Directions: Please return only the lines from the one showing "Figure 1. Process" to the end of the entries, keeping both ends and dropping every picture.

(Records from a collection)

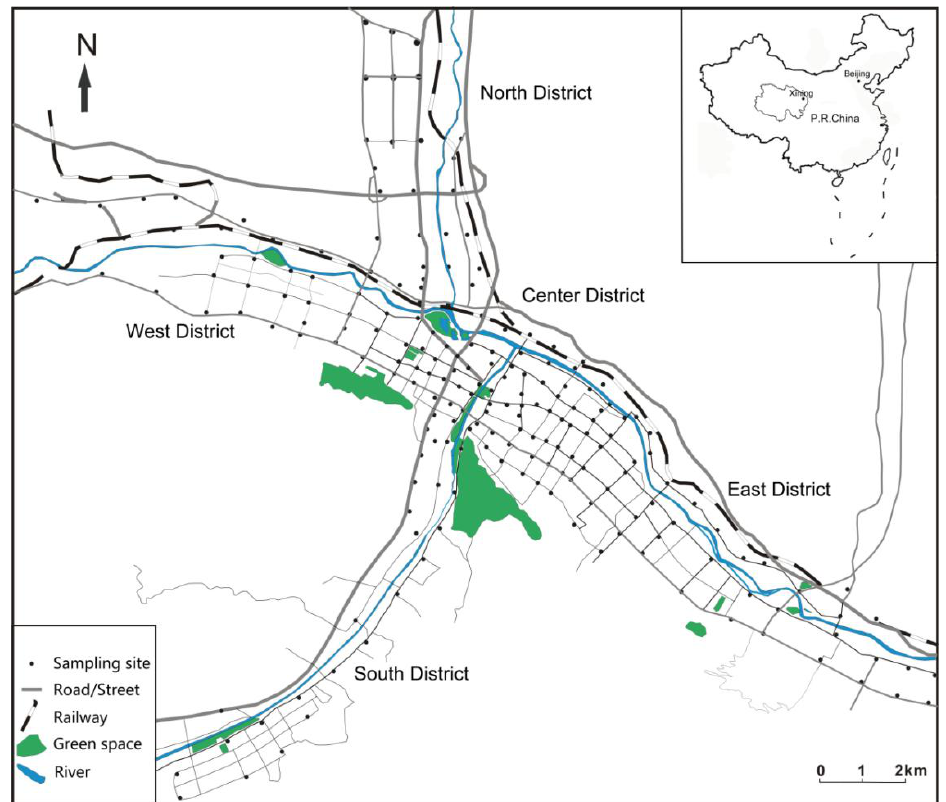
Figure 1. Study area and sampling sites in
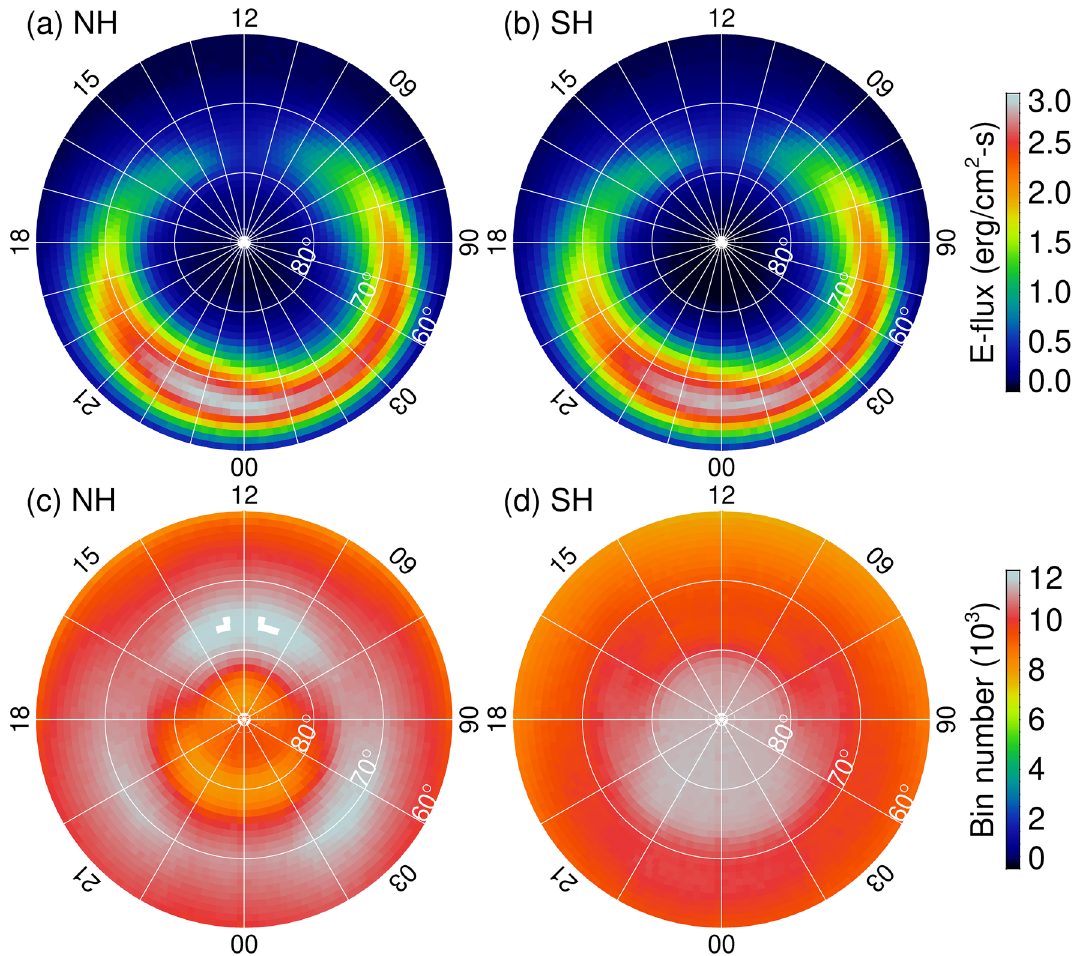
Figure 1. Longterm (2002–2007) averages of auroral energy flux inferred by TIMED/GUVI FUV auroral emission data for ( a ) Northern Hemisphere (NH) and ( b ) Southern Hemisphere (SH) in magnetic latitude (MLat)—magnetic local time (MLT) formats. The number of measurements per bin that are used to calculate the averaged energy is provided in ( c ) for NH and ( d ) for SH. There are 2,763 bins in total in each hemisphere. The figure is produced by the first author using the Interactive Data Language (IDL) software version 8.2.3. The ULR link for IDL is https ://www.harri sgeos patia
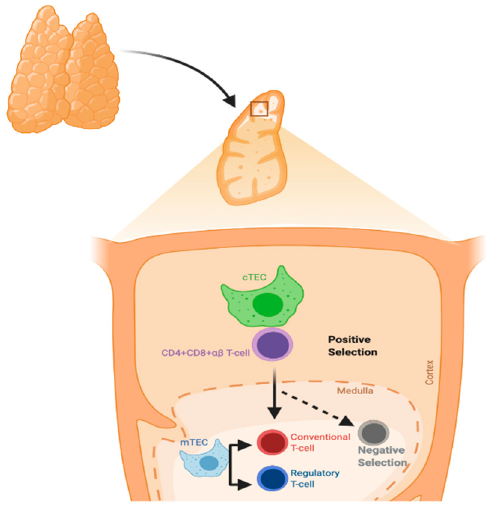
Figure 1. Process of T-cell selection in the thymus. Positive selection mainly occurs in cortical thymic epithelial cells (cTECs), whereas negative selection occurs in medullary TECs (mTECs). The major histocompatibility complex (MHC) molecules present neuroendocrine self-peptides to T-cells in the thymus. Self-reactive T-cell clones, i.e., T-cells recognizing the host molecules, are deleted and Treg cells are generated. Treg cells can inhibit self-reactive T-cells that evade thymic clonal deletion. Intra-thymic transcription is regulated by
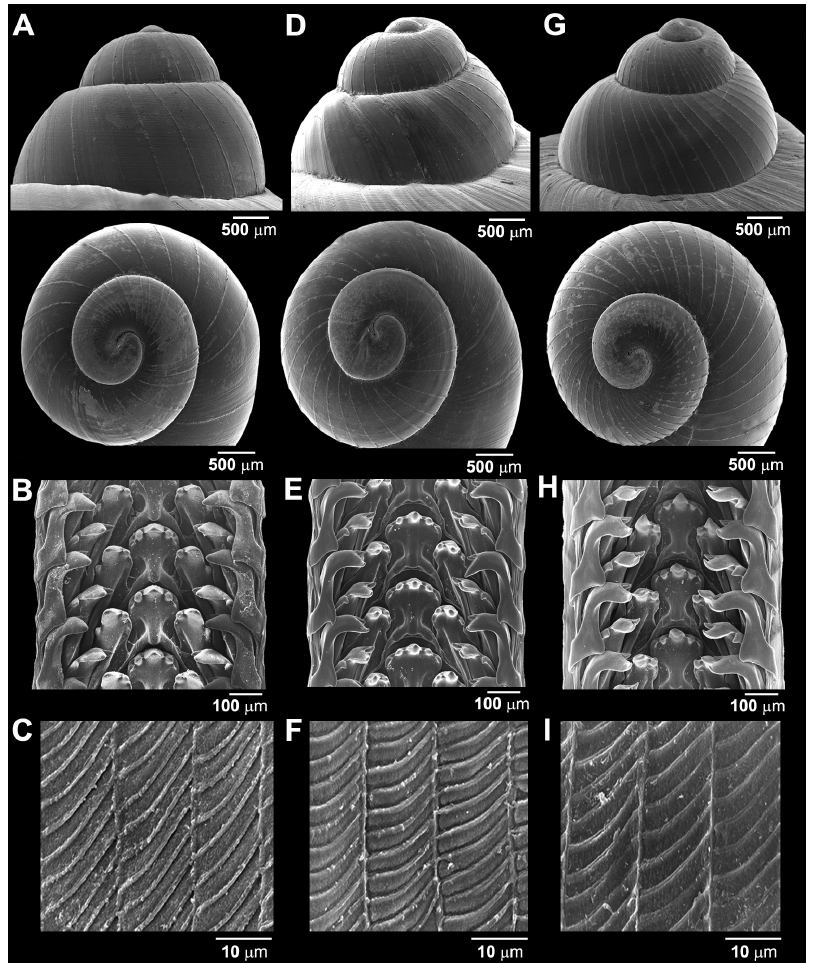
Figure 5. SEM pictures of (A, D, G) side and top views of protoconch, (B, E, H) radula morphology, and (C, F, I) surface sculpture of jaw of Cyclophorus species. (A–C) Cyclophorus fulguratus s.s. specimen CUMZ 1327 from Khao Chakan, Sra Kaeo (Clade A; Fig. 1B). (D–F) Cyclophorus rangunensis specimen CUMZ 1781 from Thepmuangthong Temple, Uthaithani (Clade C; Fig. 1B). (G–I) Cyclophorus abditus sp. nov. paratype CUMZ 1828 from the type locality (Clade B; Fig. 1B).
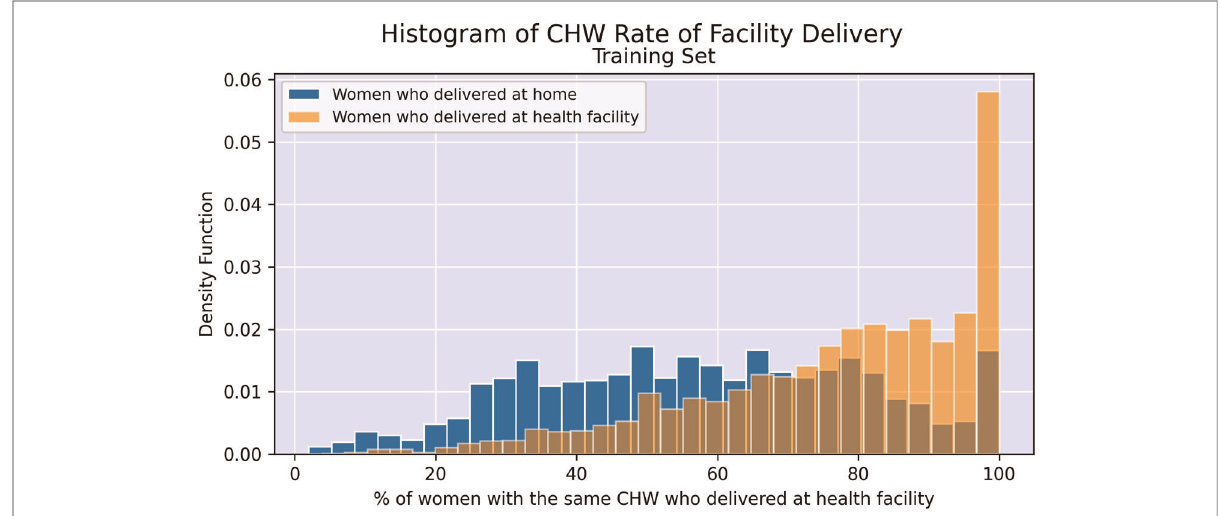
FIGURE 2 Histogram of facility delivery rates among women with the same community health worker.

Finished task:
Figure 1. Process of T-cell selection in the thymus. Positive selection mainly occurs in cortical thymic epithelial cells (cTECs), whereas negative selection occurs in medullary TECs (mTECs). The major histocompatibility complex (MHC) molecules present neuroendocrine self-peptides to T-cells in the thymus. Self-reactive T-cell clones, i.e., T-cells recognizing the host molecules, are deleted and Treg cells are generated. Treg cells can inhibit self-reactive T-cells that evade thymic clonal deletion. Intra-thymic transcription is regulated by
Figure 5. SEM pictures of (A, D, G) side and top views of protoconch, (B, E, H) radula morphology, and (C, F, I) surface sculpture of jaw of Cyclophorus species. (A–C) Cyclophorus fulguratus s.s. specimen CUMZ 1327 from Khao Chakan, Sra Kaeo (Clade A; Fig. 1B). (D–F) Cyclophorus rangunensis specimen CUMZ 1781 from Thepmuangthong Temple, Uthaithani (Clade C; Fig. 1B). (G–I) Cyclophorus abditus sp. nov. paratype CUMZ 1828 from the type locality (Clade B; Fig. 1B).
FIGURE 2 Histogram of facility delivery rates among women with the same community health worker.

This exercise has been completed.